C vs C1 Continuous: Understanding Derivatives

[Susanne217]

Homework Statement

Let F be a function defined on a open set E where $$E \in V$$. F is said to be continuous at each point $$x \in V$$. Which according to my textbook at hand can be written as $$F \in \mathcal{C}(E)$$

But the expression $$F \in \mathcal{C}^{1}(E)$$ is that equal to saying that F have first order derivatives defined on the set E?

 

[HallsofIvy]

More than that. $$F \in \mathcal{C}^{1}(E)$$ says that F has a continuous first derivative. For example, f(x)= |x| is continuous in any neighborhood of x= 0 but not differentiable at x= 0 so $$f \in \mathcal{C}^{1}(E)$$ but f is not in $$\mathcal{C}^{1}(E)$$. A slightly more complicated example is $$f(x)= x^2sin(1/x)$$ if x is not 0, f(0)= 0. It is fairly easy to show that f is continuous in any neighborhood of x= 0 and, in fact, that it has a derivative for all x, including x= 0, but the derivative function is not continuous at x= 0.

 

[Susanne217]

Thank you Mr. Hall,

I have a follow-up question.

Let say we have autonomous differential equation

$$x' = f(x)$$ and that we have an open set $$E \subset \mathbb{R}$$ and that $$f \in \mathcal{C}^1(E)$$. We then assume that (I,x) is a solution to the diff-eqn also that $$x(t_1) = x(t_2)$$ where $$t_1, t_2 \in I$$ and that $$t_1 < t_2$$

Show for n = 1 that y is a constant solution.

I know from the definition of f that it has first derivatives on E and that E is open. And since from the definition of the solution to a diff.eqn that $$I \subset \mathbb{R}^n$$. Since I is considered to be a subset of $$R$$ and that E is also a subset of $$\mathbb{R}$$ for n = 1.

Then here is my questions:

1) Do I need to show that f also has derivatives on I?

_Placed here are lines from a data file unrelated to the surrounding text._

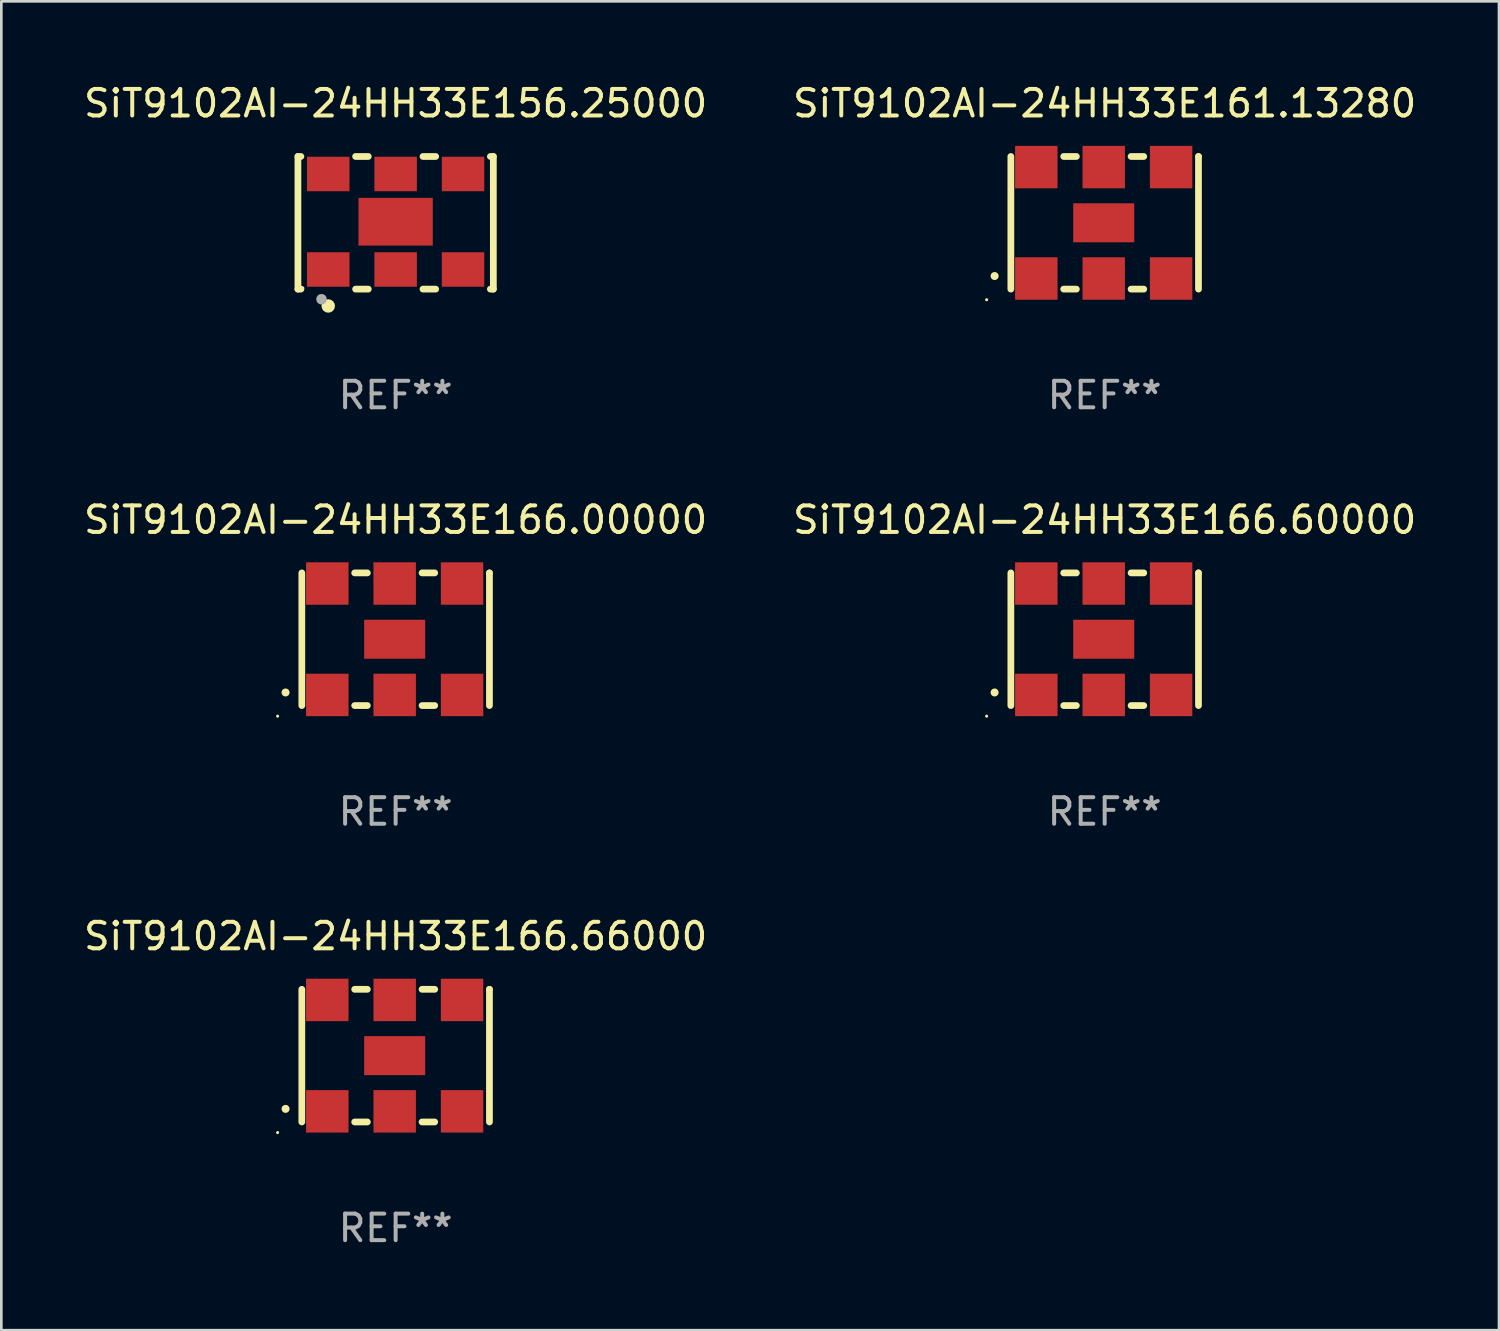
<source format=kicad_pcb>
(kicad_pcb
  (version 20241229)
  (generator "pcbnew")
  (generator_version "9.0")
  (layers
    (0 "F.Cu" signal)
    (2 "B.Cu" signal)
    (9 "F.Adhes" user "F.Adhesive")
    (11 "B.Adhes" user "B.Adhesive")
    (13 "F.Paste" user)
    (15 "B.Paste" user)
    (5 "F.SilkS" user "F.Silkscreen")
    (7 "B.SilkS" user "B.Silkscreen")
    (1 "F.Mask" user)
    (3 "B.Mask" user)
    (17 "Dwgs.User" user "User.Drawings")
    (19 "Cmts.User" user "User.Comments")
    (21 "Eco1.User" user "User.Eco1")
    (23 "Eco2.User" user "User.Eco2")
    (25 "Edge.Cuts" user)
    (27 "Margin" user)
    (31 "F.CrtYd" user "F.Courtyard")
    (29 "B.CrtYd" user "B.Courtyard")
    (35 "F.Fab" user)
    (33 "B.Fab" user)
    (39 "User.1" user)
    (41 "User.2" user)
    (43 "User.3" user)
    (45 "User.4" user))
  (footprint "SiT9102AI-24HH33E166.60000"
    (layer "F.Cu")
    (at 38.589 21.045)
    (property "Reference" "SiT9102AI-24HH33E166.60000" (at 0 -4.5 0) (layer "F.SilkS") (effects (font (size 1 1) (thickness 0.15))))
    (attr through_hole)
    (fp_line (start -3.536 -2.5) (end -3.536 2.5) (stroke (width 0.254) (type solid)) (layer "F.SilkS"))
    (fp_line (start -1.544 2.5) (end -1.067 2.5) (stroke (width 0.254) (type solid)) (layer "F.SilkS"))
    (fp_line (start -1.067 -2.5) (end -1.544 -2.5) (stroke (width 0.254) (type solid)) (layer "F.SilkS"))
    (fp_line (start 0.996 2.5) (end 1.473 2.5) (stroke (width 0.254) (type solid)) (layer "F.SilkS"))
    (fp_line (start 1.473 -2.5) (end 0.996 -2.5) (stroke (width 0.254) (type solid)) (layer "F.SilkS"))
    (fp_line (start 3.536 -2.5) (end 3.536 -2.5) (stroke (width 0.254) (type solid)) (layer "F.SilkS"))
    (fp_line (start 3.536 2.5) (end 3.536 -2.5) (stroke (width 0.254) (type solid)) (layer "F.SilkS"))
    (fp_arc (start -4.150432 2.006604) (mid -4.149162 2.006599) (end -4.147892 2.006604) (stroke (width 0.3) (type solid)) (layer "F.SilkS"))
    (fp_circle (center -4.449 2.9) (end -4.419 2.9) (stroke (width 0.06) (type solid)) (fill no) (layer "F.SilkS"))
    (fp_text user "REF**" (at 0 6.5 0) (layer "F.Fab") (effects (font (size 1 1) (thickness 0.15))))
    (pad "1" smd rect (at -2.576 2.1) (size 1.6 1.6) (layers "F.Cu" "F.Mask" "F.Paste"))
    (pad "2" smd rect (at -0.036 2.1) (size 1.6 1.6) (layers "F.Cu" "F.Mask" "F.Paste"))
    (pad "3" smd rect (at 2.504 2.1) (size 1.6 1.6) (layers "F.Cu" "F.Mask" "F.Paste"))
    (pad "4" smd rect (at 2.504 -2.1) (size 1.6 1.6) (layers "F.Cu" "F.Mask" "F.Paste"))
    (pad "5" smd rect (at -0.036 -2.1) (size 1.6 1.6) (layers "F.Cu" "F.Mask" "F.Paste"))
    (pad "6" smd rect (at -2.576 -2.1) (size 1.6 1.6) (layers "F.Cu" "F.Mask" "F.Paste"))
    (pad "7" smd rect (at -0.036 0) (size 2.3 1.47) (layers "F.Cu" "F.Mask" "F.Paste")))
  (footprint "SiT9102AI-24HH33E166.66000"
    (layer "F.Cu")
    (at 11.863 36.741)
    (property "Reference" "SiT9102AI-24HH33E166.66000" (at 0 -4.5 0) (layer "F.SilkS") (effects (font (size 1 1) (thickness 0.15))))
    (attr through_hole)
    (fp_line (start -3.536 -2.5) (end -3.536 2.5) (stroke (width 0.254) (type solid)) (layer "F.SilkS"))
    (fp_line (start -1.544 2.5) (end -1.067 2.5) (stroke (width 0.254) (type solid)) (layer "F.SilkS"))
    (fp_line (start -1.067 -2.5) (end -1.544 -2.5) (stroke (width 0.254) (type solid)) (layer "F.SilkS"))
    (fp_line (start 0.996 2.5) (end 1.473 2.5) (stroke (width 0.254) (type solid)) (layer "F.SilkS"))
    (fp_line (start 1.473 -2.5) (end 0.996 -2.5) (stroke (width 0.254) (type solid)) (layer "F.SilkS"))
    (fp_line (start 3.536 -2.5) (end 3.536 -2.5) (stroke (width 0.254) (type solid)) (layer "F.SilkS"))
    (fp_line (start 3.536 2.5) (end 3.536 -2.5) (stroke (width 0.254) (type solid)) (layer "F.SilkS"))
    (fp_arc (start -4.150432 2.006604) (mid -4.149162 2.006599) (end -4.147892 2.006604) (stroke (width 0.3) (type solid)) (layer "F.SilkS"))
    (fp_circle (center -4.449 2.9) (end -4.419 2.9) (stroke (width 0.06) (type solid)) (fill no) (layer "F.SilkS"))
    (fp_text user "REF**" (at 0 6.5 0) (layer "F.Fab") (effects (font (size 1 1) (thickness 0.15))))
    (pad "1" smd rect (at -2.576 2.1) (size 1.6 1.6) (layers "F.Cu" "F.Mask" "F.Paste"))
    (pad "2" smd rect (at -0.036 2.1) (size 1.6 1.6) (layers "F.Cu" "F.Mask" "F.Paste"))
    (pad "3" smd rect (at 2.504 2.1) (size 1.6 1.6) (layers "F.Cu" "F.Mask" "F.Paste"))
    (pad "4" smd rect (at 2.504 -2.1) (size 1.6 1.6) (layers "F.Cu" "F.Mask" "F.Paste"))
    (pad "5" smd rect (at -0.036 -2.1) (size 1.6 1.6) (layers "F.Cu" "F.Mask" "F.Paste"))
    (pad "6" smd rect (at -2.576 -2.1) (size 1.6 1.6) (layers "F.Cu" "F.Mask" "F.Paste"))
    (pad "7" smd rect (at -0.036 0) (size 2.3 1.47) (layers "F.Cu" "F.Mask" "F.Paste")))
  (footprint "SiT9102AI-24HH33E161.13280"
    (layer "F.Cu")
    (at 38.589 5.348)
    (property "Reference" "SiT9102AI-24HH33E161.13280" (at 0 -4.5 0) (layer "F.SilkS") (effects (font (size 1 1) (thickness 0.15))))
    (attr through_hole)
    (fp_line (start -3.536 -2.5) (end -3.536 2.5) (stroke (width 0.254) (type solid)) (layer "F.SilkS"))
    (fp_line (start -1.544 2.5) (end -1.067 2.5) (stroke (width 0.254) (type solid)) (layer "F.SilkS"))
    (fp_line (start -1.067 -2.5) (end -1.544 -2.5) (stroke (width 0.254) (type solid)) (layer "F.SilkS"))
    (fp_line (start 0.996 2.5) (end 1.473 2.5) (stroke (width 0.254) (type solid)) (layer "F.SilkS"))
    (fp_line (start 1.473 -2.5) (end 0.996 -2.5) (stroke (width 0.254) (type solid)) (layer "F.SilkS"))
    (fp_line (start 3.536 -2.5) (end 3.536 -2.5) (stroke (width 0.254) (type solid)) (layer "F.SilkS"))
    (fp_line (start 3.536 2.5) (end 3.536 -2.5) (stroke (width 0.254) (type solid)) (layer "F.SilkS"))
    (fp_arc (start -4.150432 2.006604) (mid -4.149162 2.006599) (end -4.147892 2.006604) (stroke (width 0.3) (type solid)) (layer "F.SilkS"))
    (fp_circle (center -4.449 2.9) (end -4.419 2.9) (stroke (width 0.06) (type solid)) (fill no) (layer "F.SilkS"))
    (fp_text user "REF**" (at 0 6.5 0) (layer "F.Fab") (effects (font (size 1 1) (thickness 0.15))))
    (pad "1" smd rect (at -2.576 2.1) (size 1.6 1.6) (layers "F.Cu" "F.Mask" "F.Paste"))
    (pad "2" smd rect (at -0.036 2.1) (size 1.6 1.6) (layers "F.Cu" "F.Mask" "F.Paste"))
    (pad "3" smd rect (at 2.504 2.1) (size 1.6 1.6) (layers "F.Cu" "F.Mask" "F.Paste"))
    (pad "4" smd rect (at 2.504 -2.1) (size 1.6 1.6) (layers "F.Cu" "F.Mask" "F.Paste"))
    (pad "5" smd rect (at -0.036 -2.1) (size 1.6 1.6) (layers "F.Cu" "F.Mask" "F.Paste"))
    (pad "6" smd rect (at -2.576 -2.1) (size 1.6 1.6) (layers "F.Cu" "F.Mask" "F.Paste"))
    (pad "7" smd rect (at -0.036 0) (size 2.3 1.47) (layers "F.Cu" "F.Mask" "F.Paste")))
  (footprint "SiT9102AI-24HH33E166.00000"
    (layer "F.Cu")
    (at 11.863 21.045)
    (property "Reference" "SiT9102AI-24HH33E166.00000" (at 0 -4.5 0) (layer "F.SilkS") (effects (font (size 1 1) (thickness 0.15))))
    (attr through_hole)
    (fp_line (start -3.536 -2.5) (end -3.536 2.5) (stroke (width 0.254) (type solid)) (layer "F.SilkS"))
    (fp_line (start -1.544 2.5) (end -1.067 2.5) (stroke (width 0.254) (type solid)) (layer "F.SilkS"))
    (fp_line (start -1.067 -2.5) (end -1.544 -2.5) (stroke (width 0.254) (type solid)) (layer "F.SilkS"))
    (fp_line (start 0.996 2.5) (end 1.473 2.5) (stroke (width 0.254) (type solid)) (layer "F.SilkS"))
    (fp_line (start 1.473 -2.5) (end 0.996 -2.5) (stroke (width 0.254) (type solid)) (layer "F.SilkS"))
    (fp_line (start 3.536 -2.5) (end 3.536 -2.5) (stroke (width 0.254) (type solid)) (layer "F.SilkS"))
    (fp_line (start 3.536 2.5) (end 3.536 -2.5) (stroke (width 0.254) (type solid)) (layer "F.SilkS"))
    (fp_arc (start -4.150432 2.006604) (mid -4.149162 2.006599) (end -4.147892 2.006604) (stroke (width 0.3) (type solid)) (layer "F.SilkS"))
    (fp_circle (center -4.449 2.9) (end -4.419 2.9) (stroke (width 0.06) (type solid)) (fill no) (layer "F.SilkS"))
    (fp_text user "REF**" (at 0 6.5 0) (layer "F.Fab") (effects (font (size 1 1) (thickness 0.15))))
    (pad "1" smd rect (at -2.576 2.1) (size 1.6 1.6) (layers "F.Cu" "F.Mask" "F.Paste"))
    (pad "2" smd rect (at -0.036 2.1) (size 1.6 1.6) (layers "F.Cu" "F.Mask" "F.Paste"))
    (pad "3" smd rect (at 2.504 2.1) (size 1.6 1.6) (layers "F.Cu" "F.Mask" "F.Paste"))
    (pad "4" smd rect (at 2.504 -2.1) (size 1.6 1.6) (layers "F.Cu" "F.Mask" "F.Paste"))
    (pad "5" smd rect (at -0.036 -2.1) (size 1.6 1.6) (layers "F.Cu" "F.Mask" "F.Paste"))
    (pad "6" smd rect (at -2.576 -2.1) (size 1.6 1.6) (layers "F.Cu" "F.Mask" "F.Paste"))
    (pad "7" smd rect (at -0.036 0) (size 2.3 1.47) (layers "F.Cu" "F.Mask" "F.Paste")))
  (footprint "SiT9102AI-24HH33E156.25000"
    (layer "F.Cu")
    (at 11.863 5.348)
    (property "Reference" "SiT9102AI-24HH33E156.25000" (at 0 -4.5 0) (layer "F.SilkS") (effects (font (size 1 1) (thickness 0.15))))
    (attr through_hole)
    (fp_line (start -3.683 -2.5) (end -3.571 -2.5) (stroke (width 0.254) (type solid)) (layer "F.SilkS"))
    (fp_line (start -3.683 2.5) (end -3.683 -2.5) (stroke (width 0.254) (type solid)) (layer "F.SilkS"))
    (fp_line (start -3.683 2.5) (end -3.571 2.5) (stroke (width 0.254) (type solid)) (layer "F.SilkS"))
    (fp_line (start -1.509 -2.5) (end -1.031 -2.5) (stroke (width 0.254) (type solid)) (layer "F.SilkS"))
    (fp_line (start -1.509 2.5) (end -1.031 2.5) (stroke (width 0.254) (type solid)) (layer "F.SilkS"))
    (fp_line (start 1.031 -2.5) (end 1.509 -2.5) (stroke (width 0.254) (type solid)) (layer "F.SilkS"))
    (fp_line (start 1.031 2.5) (end 1.509 2.5) (stroke (width 0.254) (type solid)) (layer "F.SilkS"))
    (fp_line (start 3.571 -2.5) (end 3.683 -2.5) (stroke (width 0.254) (type solid)) (layer "F.SilkS"))
    (fp_line (start 3.571 2.5) (end 3.683 2.5) (stroke (width 0.254) (type solid)) (layer "F.SilkS"))
    (fp_line (start 3.683 2.5) (end 3.683 -2.5) (stroke (width 0.254) (type solid)) (layer "F.SilkS"))
    (fp_circle (center -3.5 2.46) (end -3.47 2.46) (stroke (width 0.06) (type solid)) (fill no) (layer "F.SilkS"))
    (fp_circle (center -2.54 3.135) (end -2.413 3.135) (stroke (width 0.254) (type solid)) (fill no) (layer "F.SilkS"))
    (fp_circle (center -2.794 2.881) (end -2.694 2.881) (stroke (width 0.2) (type solid)) (fill no) (layer "F.Fab"))
    (fp_text user "REF**" (at 0 6.5 0) (layer "F.Fab") (effects (font (size 1 1) (thickness 0.15))))
    (pad "1" smd rect (at -2.54 1.76) (size 1.6 1.3) (layers "F.Cu" "F.Mask" "F.Paste"))
    (pad "2" smd rect (at 0 1.76) (size 1.6 1.3) (layers "F.Cu" "F.Mask" "F.Paste"))
    (pad "3" smd rect (at 2.54 1.76) (size 1.6 1.3) (layers "F.Cu" "F.Mask" "F.Paste"))
    (pad "4" smd rect (at 2.54 -1.84) (size 1.6 1.3) (layers "F.Cu" "F.Mask" "F.Paste"))
    (pad "5" smd rect (at 0 -1.84) (size 1.6 1.3) (layers "F.Cu" "F.Mask" "F.Paste"))
    (pad "6" smd rect (at -2.54 -1.84) (size 1.6 1.3) (layers "F.Cu" "F.Mask" "F.Paste"))
    (pad "7" smd rect (at 0 -0.04) (size 2.8 1.8) (layers "F.Cu" "F.Mask" "F.Paste")))
  (gr_rect
    (start -3 -3)
    (end 53.452 47.09)
    (stroke (width 0.1) (type default))
    (fill no)
    (layer "Edge.Cuts")))
</source>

2) I can't well assume that since f has derivatives on a subset of R then if f's domain consistets of both of R and E. Can this domain be seen a as closed set? And I then assume by Rollo's theorem that there exists some value on f's domain, $$t_3$$. Where if x is a solution of f, and then $$x'(t_1) = f(x(t_1)) = x'(t_2) = 0$$ and then $$x'(t_3) = f(x(t_3))= 0$$ and than the solution x is constant?